Review by Benjamin Poole
Directed by: Iciar Bollain
Starring: Anna Castillo, Javier Gutierrez, Pep Ambros
Throughout different cultures, the figure of the tree has persistently enjoyed a symbolic and mythic relevance. The very fruits we subsided upon grew from trees, while their oaken trunks provided the raw, woody material necessary for homes, transport and tools. In Classical literature, trees are a haven, with various warriors resting and finding respite from battle beneath their shaded branches: the marital bed of Odysseus is even fashioned from a living olive tree! Trees are further recognised for their benevolence in children’s literature, with characters like Winnie the Pooh reaping topiary rewards by scooping honey from bark, and The Giving Tree literalising this philanthropic dynamic. However, the tree is privy to darker significance also, with the Grimm brothers swelling lofty perennials for their sinister forests, the antagonistic anthropomorphism of The Little Prince’s baobabs, and, of course, in Christian paradigms, it is a tree that produces mankind’s fatal knowledge. As trees reach their spindly branches to the heavens, their dank roots likewise thrust further into the deep soil below; a living metaphor for human existence, where we at once grow and flourish while also developing a deep history of memory and experience.
It is no wonder, then, that the central characters of Spain’s rather lovely The Olive Tree experience such existential seller’s regret after auctioning off the family farm’s prize olive tree, selling it due to their insurmountable money problems. When she was a girl, tomboyish Alma (Anna Castillo) climbed the tree and made stories up with her grandfather Ramón (Manuel Cucala), the two generations inspired by the evocative whorls that surfaced the magnificent tree. That was then though, and now, 12 years later, Alma is on the edge, both of adulthood and civility. She spends her evenings partying and having it off with strangers (causing much consternation from admirer-from-afar Rafa - Pep Ambròs), while in the day gives unwelcome visitors to the farm an egging, and, as a visual indicator of her idiosyncrasy, has the most incredible hair in cinema so far this year. The Olive Tree was shortlisted as the Spanish submission for the Best Foreign Language Film at the Oscars: it didn’t make the final cut, but that’s only because there is no academy award for Best Hair Style, and, if there was, Alma’s tramlined-undercut-mullet-with-bangs would have swept it. As Alma rails against the boredom of her surroundings, poor Ramón is broken though: wandering the olive groves catatonically, not speaking but hopeful that one day he will once again witness his bygone, beloved olive tree.
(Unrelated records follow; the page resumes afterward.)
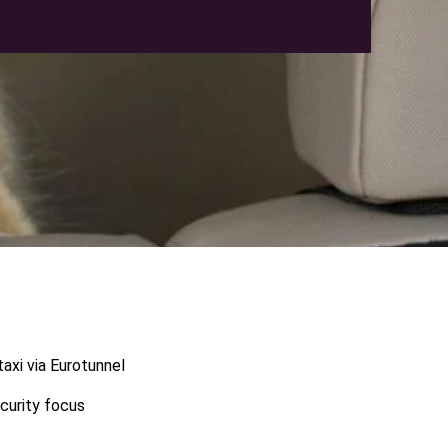
axi via Eurotunnel
ecurity focus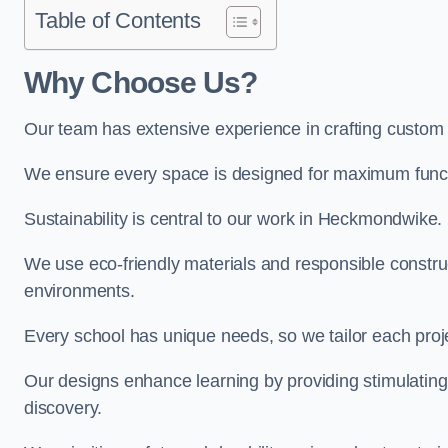
Table of Contents
Why Choose Us?
Our team has extensive experience in crafting custo
We ensure every space is designed for maximum functio
Sustainability is central to our work in Heckmondwike.
We use eco-friendly materials and responsible construc
environments.
Every school has unique needs, so we tailor each projec
Our designs enhance learning by providing stimulating,
discovery.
Following this early elegant invocation of Spanish village life, The Olive Tree becomes a road movie, with Alma, Rafa and her dyspeptic uncle travelling across Europe in a purloined truck, ostensibly to retrieve the tree before Ramón kicks the bucket. The tree is now the centrepiece of a massive evil corporation’s foyer, locked behind the reinforced glass and steel of a skyscraper somewhere in Dusseldorf. Director Iciar Bollain contrasts the bucolic calm of the countryside - all wide angles of terracotta dirt and the silver confetti of olive groves - with the urgency of city life, depicted through hurried close ups of disapproving faces and aloof modernity. Although the film’s manifest charms just about carry it through, it is during the second act’s journey that The Olive Tree loses its way a little, with the generic soul searching mechanisms of the road movie slowing down narrative pace, along with one too many picturesque sequences of the truck (with a stolen facsimile of the Statue of Liberty on the back - don’t ask) making its way across trans-European highways. "You start the journey and people will help you along the way," states the optimistic Alma, and, sure enough, a group of female Skyping activists heart-warmingly band together to help our ragbag team, and reinforce the film’s ideologies of community and co-operation, culminating in a finale that is both moving and narratively satisfying.
For the most part, The Olive Tree is beguiling, mainly because of the emotive and utterly captivating performance of its star Castillo. At certain points, the narrative stem wavers, and the film doesn’t fully develop the fruits of its environmentally thematic suggestions, but, overall, this is an olive branch worth accepting.
The Olive Tree is in UK/ROI cinemas and on Digital HD March 17th.